## EXERCISE GOAL
Turn the data into a JSON list of strings, starting with the line that contains "phylum: Tracheophyta" and going on through the last line of the data, with one string per line and any blank lines left out.

## EXERCISE INPUTS
★ ★ ★ ★ ★ ★ ★

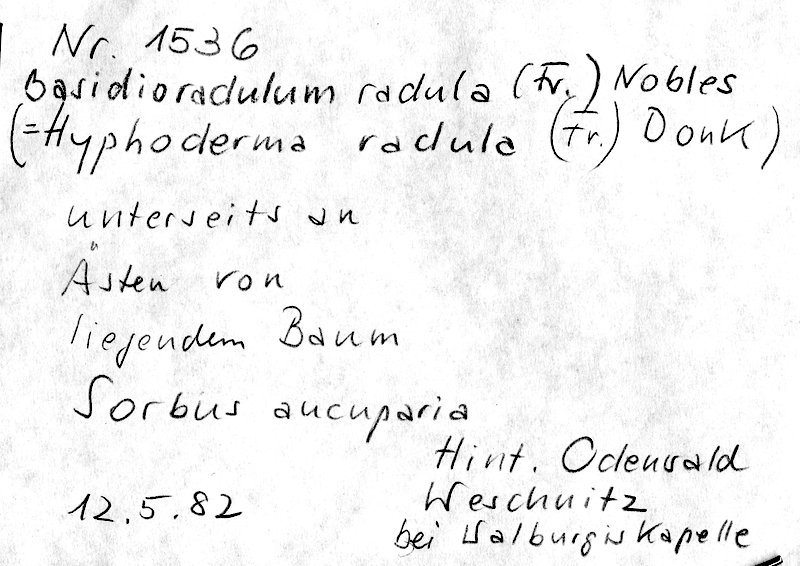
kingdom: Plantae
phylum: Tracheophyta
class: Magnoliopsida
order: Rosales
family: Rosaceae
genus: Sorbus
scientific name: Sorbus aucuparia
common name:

★ ★ ★ ★ ★ ★ ★

## CORRECT OUTPUT
[
  "phylum: Tracheophyta",
  "class: Magnoliopsida",
  "order: Rosales",
  "family: Rosaceae",
  "genus: Sorbus",
  "scientific name: Sorbus aucuparia",
  "common name:"
]